Supporting embryonic development
Our research focuses on the maternal steroid hormone cues and embryonic signals that fine tune the uterine transcriptome and proteome in a manner that helps support embryonic development and implantation. We do this using a mix of in vitro systems, large animal models and both data and samples recovered from clinical cases, in particular our large commercial equine assisted reproduction programme.
Experimental models that help unravel the interactions between the uterus and developing embryo include asynchronous embryo transfer, to examine the effects of exposing an embryo to an inappropriate uterine environment, the effects of dietary manipulation or ovarian steroid hormone priming (estrogens and progestogens), and the interaction between in vitro produced embryos and the uterus of a recipient mare.

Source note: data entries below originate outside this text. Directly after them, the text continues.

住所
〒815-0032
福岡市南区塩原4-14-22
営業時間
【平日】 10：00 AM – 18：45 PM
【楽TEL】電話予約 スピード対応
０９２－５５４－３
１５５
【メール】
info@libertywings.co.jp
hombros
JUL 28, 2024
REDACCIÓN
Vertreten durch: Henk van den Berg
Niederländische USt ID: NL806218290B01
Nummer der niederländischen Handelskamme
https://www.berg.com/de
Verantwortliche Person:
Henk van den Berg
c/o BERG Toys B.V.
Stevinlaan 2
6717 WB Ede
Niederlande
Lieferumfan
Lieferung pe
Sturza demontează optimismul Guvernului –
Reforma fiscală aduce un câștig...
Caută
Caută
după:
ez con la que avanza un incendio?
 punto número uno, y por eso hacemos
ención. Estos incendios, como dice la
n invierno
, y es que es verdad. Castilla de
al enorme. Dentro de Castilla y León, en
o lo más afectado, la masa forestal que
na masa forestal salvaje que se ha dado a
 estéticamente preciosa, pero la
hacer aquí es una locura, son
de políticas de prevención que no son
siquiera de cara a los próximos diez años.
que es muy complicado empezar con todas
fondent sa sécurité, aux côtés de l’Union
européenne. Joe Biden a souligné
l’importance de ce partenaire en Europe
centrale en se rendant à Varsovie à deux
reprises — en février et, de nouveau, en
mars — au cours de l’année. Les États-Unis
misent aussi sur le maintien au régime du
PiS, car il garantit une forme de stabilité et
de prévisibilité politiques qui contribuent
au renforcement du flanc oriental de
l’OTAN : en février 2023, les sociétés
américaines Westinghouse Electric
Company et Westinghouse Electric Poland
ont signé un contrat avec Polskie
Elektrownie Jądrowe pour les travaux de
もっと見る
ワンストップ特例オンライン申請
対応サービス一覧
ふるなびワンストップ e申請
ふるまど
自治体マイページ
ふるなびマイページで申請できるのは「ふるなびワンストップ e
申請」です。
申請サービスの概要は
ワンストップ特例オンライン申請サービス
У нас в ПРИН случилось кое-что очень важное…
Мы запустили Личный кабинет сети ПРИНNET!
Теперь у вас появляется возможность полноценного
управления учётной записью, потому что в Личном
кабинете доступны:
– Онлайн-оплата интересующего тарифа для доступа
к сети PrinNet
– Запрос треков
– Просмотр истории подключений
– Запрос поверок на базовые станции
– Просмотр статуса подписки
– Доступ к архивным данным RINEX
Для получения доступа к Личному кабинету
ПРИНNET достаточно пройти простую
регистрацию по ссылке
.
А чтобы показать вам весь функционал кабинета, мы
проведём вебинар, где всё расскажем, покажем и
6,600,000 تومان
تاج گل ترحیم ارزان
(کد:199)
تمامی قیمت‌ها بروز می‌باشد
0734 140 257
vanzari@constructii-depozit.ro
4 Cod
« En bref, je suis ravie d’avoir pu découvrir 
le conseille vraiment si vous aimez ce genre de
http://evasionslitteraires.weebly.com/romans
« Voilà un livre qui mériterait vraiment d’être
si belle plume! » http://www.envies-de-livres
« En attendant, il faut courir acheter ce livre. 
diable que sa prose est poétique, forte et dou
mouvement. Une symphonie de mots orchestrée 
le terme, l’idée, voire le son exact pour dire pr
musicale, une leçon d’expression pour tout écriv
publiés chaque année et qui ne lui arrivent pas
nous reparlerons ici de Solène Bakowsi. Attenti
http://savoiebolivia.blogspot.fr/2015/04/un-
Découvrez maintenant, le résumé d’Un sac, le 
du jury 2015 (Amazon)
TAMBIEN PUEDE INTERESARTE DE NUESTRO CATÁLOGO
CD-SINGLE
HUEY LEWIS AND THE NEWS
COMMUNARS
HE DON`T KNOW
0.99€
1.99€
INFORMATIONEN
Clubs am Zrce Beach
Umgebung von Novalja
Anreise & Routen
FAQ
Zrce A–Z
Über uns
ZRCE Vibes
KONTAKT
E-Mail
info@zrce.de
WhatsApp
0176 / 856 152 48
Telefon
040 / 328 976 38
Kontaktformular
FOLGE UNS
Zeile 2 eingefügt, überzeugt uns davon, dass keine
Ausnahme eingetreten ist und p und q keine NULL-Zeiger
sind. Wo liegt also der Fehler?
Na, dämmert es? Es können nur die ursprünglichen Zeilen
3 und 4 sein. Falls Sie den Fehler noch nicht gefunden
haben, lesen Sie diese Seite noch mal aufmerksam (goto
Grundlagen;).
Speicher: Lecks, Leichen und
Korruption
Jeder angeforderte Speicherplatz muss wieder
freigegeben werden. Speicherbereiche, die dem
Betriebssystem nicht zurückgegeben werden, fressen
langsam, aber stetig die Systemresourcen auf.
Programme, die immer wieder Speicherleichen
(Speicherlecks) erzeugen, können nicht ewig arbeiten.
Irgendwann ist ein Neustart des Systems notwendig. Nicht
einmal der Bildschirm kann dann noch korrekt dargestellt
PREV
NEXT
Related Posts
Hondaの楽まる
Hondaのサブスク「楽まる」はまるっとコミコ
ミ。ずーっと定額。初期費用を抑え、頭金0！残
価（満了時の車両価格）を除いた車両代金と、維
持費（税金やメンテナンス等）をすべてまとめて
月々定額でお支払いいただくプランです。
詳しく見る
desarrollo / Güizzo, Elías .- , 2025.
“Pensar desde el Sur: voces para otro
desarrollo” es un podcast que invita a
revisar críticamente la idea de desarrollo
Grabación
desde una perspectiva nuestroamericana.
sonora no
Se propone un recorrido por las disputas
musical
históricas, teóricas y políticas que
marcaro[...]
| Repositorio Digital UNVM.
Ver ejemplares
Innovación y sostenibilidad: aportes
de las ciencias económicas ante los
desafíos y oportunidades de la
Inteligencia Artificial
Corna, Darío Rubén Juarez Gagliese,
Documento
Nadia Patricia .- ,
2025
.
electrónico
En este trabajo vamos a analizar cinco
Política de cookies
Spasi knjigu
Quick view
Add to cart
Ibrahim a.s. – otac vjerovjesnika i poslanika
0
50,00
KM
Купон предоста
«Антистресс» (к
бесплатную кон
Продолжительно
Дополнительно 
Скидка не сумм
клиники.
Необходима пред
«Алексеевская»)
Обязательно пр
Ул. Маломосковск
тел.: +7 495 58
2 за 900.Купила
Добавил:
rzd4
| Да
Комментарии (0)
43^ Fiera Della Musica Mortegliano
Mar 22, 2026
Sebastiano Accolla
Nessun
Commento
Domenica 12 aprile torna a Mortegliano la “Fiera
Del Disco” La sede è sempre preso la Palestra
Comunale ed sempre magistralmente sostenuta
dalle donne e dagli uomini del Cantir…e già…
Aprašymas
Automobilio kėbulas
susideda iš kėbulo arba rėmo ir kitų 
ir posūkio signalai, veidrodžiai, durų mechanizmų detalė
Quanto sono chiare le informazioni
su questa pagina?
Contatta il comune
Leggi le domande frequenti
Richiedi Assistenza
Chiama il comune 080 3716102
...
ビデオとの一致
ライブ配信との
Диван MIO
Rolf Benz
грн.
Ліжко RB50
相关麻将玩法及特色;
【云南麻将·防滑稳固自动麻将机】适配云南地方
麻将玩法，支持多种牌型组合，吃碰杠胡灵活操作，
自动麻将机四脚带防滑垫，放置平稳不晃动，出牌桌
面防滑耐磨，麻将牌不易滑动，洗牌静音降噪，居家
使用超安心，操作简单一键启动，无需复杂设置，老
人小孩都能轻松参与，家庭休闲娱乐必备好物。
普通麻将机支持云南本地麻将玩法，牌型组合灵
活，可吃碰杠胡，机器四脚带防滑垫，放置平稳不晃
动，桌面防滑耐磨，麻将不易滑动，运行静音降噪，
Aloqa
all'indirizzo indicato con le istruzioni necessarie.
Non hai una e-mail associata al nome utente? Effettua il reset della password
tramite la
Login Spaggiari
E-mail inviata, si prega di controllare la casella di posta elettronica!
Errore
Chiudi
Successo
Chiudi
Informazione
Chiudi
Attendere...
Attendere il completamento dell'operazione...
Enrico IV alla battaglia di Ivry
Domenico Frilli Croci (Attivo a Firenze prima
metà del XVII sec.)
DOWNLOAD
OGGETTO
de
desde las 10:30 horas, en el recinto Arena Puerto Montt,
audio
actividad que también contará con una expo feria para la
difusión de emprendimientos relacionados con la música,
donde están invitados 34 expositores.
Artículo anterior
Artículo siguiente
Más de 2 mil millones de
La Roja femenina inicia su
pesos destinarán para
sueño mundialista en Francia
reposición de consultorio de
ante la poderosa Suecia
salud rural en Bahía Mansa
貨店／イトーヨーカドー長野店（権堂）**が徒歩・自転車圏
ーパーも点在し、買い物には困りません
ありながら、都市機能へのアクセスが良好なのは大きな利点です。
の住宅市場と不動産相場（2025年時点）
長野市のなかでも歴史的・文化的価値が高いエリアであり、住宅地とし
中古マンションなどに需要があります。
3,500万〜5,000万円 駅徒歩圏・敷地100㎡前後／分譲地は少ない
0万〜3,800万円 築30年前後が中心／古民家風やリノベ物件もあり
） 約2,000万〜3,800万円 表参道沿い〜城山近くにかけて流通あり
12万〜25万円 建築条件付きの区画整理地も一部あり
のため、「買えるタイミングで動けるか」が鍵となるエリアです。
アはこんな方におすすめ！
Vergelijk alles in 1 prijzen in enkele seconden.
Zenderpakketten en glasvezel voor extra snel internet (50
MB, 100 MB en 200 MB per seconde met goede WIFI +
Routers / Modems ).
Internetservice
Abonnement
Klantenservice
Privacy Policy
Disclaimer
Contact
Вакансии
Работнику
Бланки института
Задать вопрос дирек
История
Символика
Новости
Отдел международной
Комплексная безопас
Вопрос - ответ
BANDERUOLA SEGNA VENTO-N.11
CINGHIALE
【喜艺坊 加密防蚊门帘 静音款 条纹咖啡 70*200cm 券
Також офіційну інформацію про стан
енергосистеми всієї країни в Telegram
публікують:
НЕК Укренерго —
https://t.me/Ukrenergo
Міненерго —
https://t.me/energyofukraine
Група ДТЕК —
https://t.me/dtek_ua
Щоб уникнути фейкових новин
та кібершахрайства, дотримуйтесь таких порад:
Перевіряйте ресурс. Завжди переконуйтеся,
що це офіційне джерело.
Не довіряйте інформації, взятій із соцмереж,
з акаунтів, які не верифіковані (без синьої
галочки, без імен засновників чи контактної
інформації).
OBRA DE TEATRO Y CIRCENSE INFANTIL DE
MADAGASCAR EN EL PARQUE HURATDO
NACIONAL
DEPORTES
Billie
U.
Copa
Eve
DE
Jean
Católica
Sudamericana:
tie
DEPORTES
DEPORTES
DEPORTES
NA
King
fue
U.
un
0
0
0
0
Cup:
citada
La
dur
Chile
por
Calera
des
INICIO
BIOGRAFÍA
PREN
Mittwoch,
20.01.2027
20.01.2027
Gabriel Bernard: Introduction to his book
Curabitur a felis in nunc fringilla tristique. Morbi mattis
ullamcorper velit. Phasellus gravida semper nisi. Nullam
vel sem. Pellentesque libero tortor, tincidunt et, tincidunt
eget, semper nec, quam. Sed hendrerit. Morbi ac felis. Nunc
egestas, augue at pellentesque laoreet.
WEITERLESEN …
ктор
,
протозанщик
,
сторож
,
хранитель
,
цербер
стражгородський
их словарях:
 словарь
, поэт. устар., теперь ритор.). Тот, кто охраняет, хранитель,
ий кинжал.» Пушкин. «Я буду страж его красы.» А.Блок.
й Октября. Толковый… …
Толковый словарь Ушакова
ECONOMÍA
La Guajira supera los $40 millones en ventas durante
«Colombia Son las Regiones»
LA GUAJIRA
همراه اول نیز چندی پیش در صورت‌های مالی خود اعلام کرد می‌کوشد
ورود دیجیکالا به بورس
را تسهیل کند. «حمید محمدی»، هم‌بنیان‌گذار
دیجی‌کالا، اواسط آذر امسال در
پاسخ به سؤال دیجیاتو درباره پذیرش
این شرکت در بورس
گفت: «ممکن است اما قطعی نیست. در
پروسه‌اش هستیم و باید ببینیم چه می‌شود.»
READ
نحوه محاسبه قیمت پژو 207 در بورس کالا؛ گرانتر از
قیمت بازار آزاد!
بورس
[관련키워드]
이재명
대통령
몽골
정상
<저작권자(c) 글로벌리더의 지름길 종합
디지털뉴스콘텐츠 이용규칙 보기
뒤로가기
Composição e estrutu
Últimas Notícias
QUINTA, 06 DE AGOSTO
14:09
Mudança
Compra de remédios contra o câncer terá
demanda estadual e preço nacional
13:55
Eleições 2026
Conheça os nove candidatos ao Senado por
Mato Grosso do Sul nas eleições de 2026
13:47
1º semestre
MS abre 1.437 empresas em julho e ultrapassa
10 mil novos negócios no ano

Preventing early embryonic death
One of the advantages of studying early pregnancy in horses is that implantation is non-invasive and not completed until unusually late in gestation (day 40-45). Moreover, the developing conceptus can be identified, and its growth and development monitored, ultrasonographically from as early as day ten after ovulation. Finally, both conceptuses and endometrium can be recovered non-surgically, and without cross-contamination throughout the preimplantation period. These materials can be used for epigenomic, transcriptomic, proteomic or further in vitro studies to help understand vital components of embryo-maternal communication with ultimate aim of developing treatments or strategies to prevent early embryonic death.